Republicans had a difficult task in the ACA repeal, which is that they had to get the public to buy a version of health care that would be much less generous than the status quo. Their philosophy demanded that the government step back from providing insurance and subsidies, which would necessarily be painful; the promise of a better future fueled by the wondrous magic of the free market might sound good in the abstract, but it's not quite as appealing when it means you just lost your insurance.
But instead of using his unmatched megaphone to make the case for this change, every time Trump opened his mouth he seemed to promise more government, more benefits, a gentler embrace from Washington, D.C. "We're going to have insurance for everybody," he said, no doubt sending Paul Ryan rushing to reread his dog-eared copy of Atlas Shrugged for comfort.
It was an echo of the rhetoric he used during the campaign, not just on health care but much more broadly. "I will give you everything," he said. "I will give you what you've been looking for for 50 years." It's not a message that fits well with a party that would rather smack you across the face and tell you to pull yourself up by your bootstraps, and it left Republicans with the leader of their own party making promises they had no intention of keeping.

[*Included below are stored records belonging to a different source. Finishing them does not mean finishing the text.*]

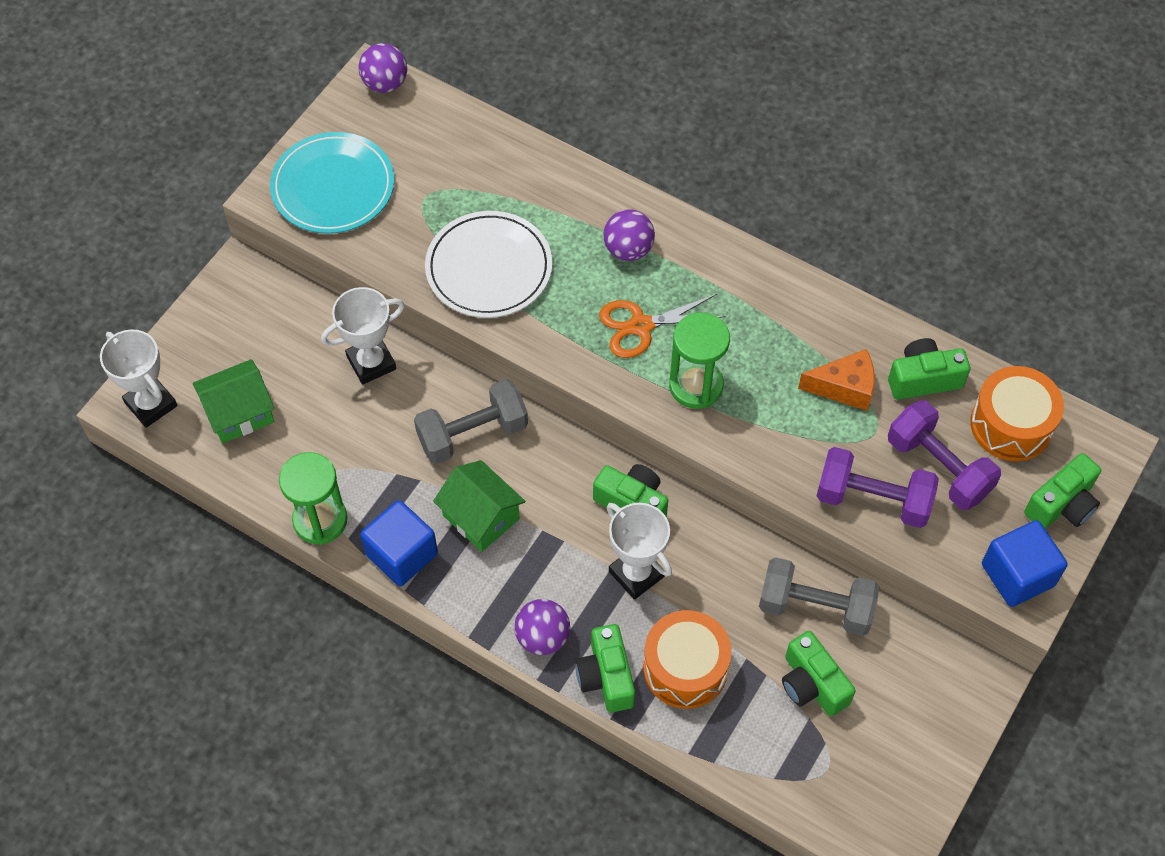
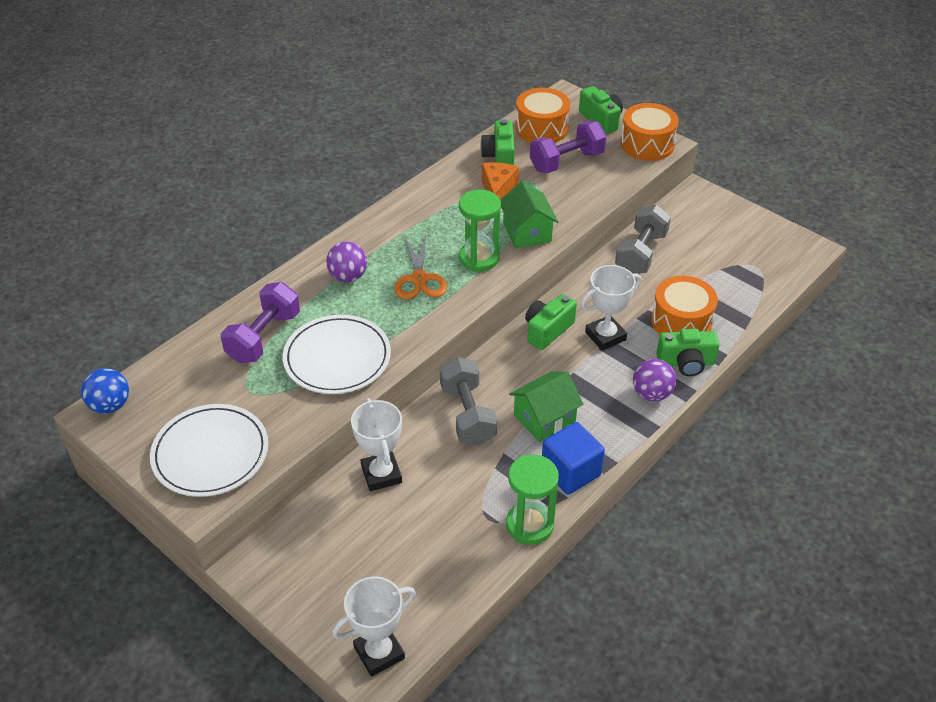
camera: 80 degrees left, 15 degrees down
green house [193,359,275,443] -> green house moved to [500,181,558,248]
turquoise plate [270,132,394,234] -> white plate [150,404,268,497]
purple ball [359,43,407,93] -> blue ball [81,368,129,414]
green camera [782,631,856,716] -> none
purple dumbbell [816,447,939,528] -> purple dumbbell moved to [221,282,300,363]
blue cube [982,520,1068,607] -> orange drum [620,103,679,161]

Now history is repeating itself as they prepare to launch an effort to cut taxes on corporations and the wealthy. Trump is shooting his mouth off again, telling reporters this week, "The rich will not be gaining at all with this plan." Even though the plan has not been issued yet, everybody knows the rich will be gaining quite a bit. He even suggested that the rich might get their taxes increased: "I think the wealthy will be pretty much where they are ... If they have to go higher, they'll go higher." Yet the chances that Republicans will raise taxes on the wealthy are precisely zero. When the administration released a brief outline of its plan earlier this year, the Tax Policy Center ran the numbers and determined that those in the top 1 percent were in for an average tax cut of $271,340, while those in the top one-tenth of 1 percent would get an average cut of $1.4 million.
To most Republicans, that's just as it should be — justice demands that those noble job creators be relieved of the terrible burden of taxation. But now that Trump has said what he said, they'll all be confronted by reporters asking, "The president said your plan wouldn't cut taxes for the wealthy. So how do you explain what it actually does?" Squirming will ensue.
Why does Trump do this? As much as he's focused on pleasing his base and lashing out at anyone who criticizes him, he also has a deep need for approval. In the moment, he's likely to say whatever he thinks will please whoever he's talking to. He wants smiles and nods, good press coverage, the affirmation of everyone around him. And since he has no firm conservative philosophy to guide him, he says whatever sounds good.
So when he gets asked about taxes, he'll say whatever sounds like it will meet with acclaim, regardless of whether it has any relationship to what Republicans are actually trying to do. Which is going to make their job — convincing the public that a gigantic tax cut for corporations and the wealthy will cure the country of all its ills — a lot more difficult.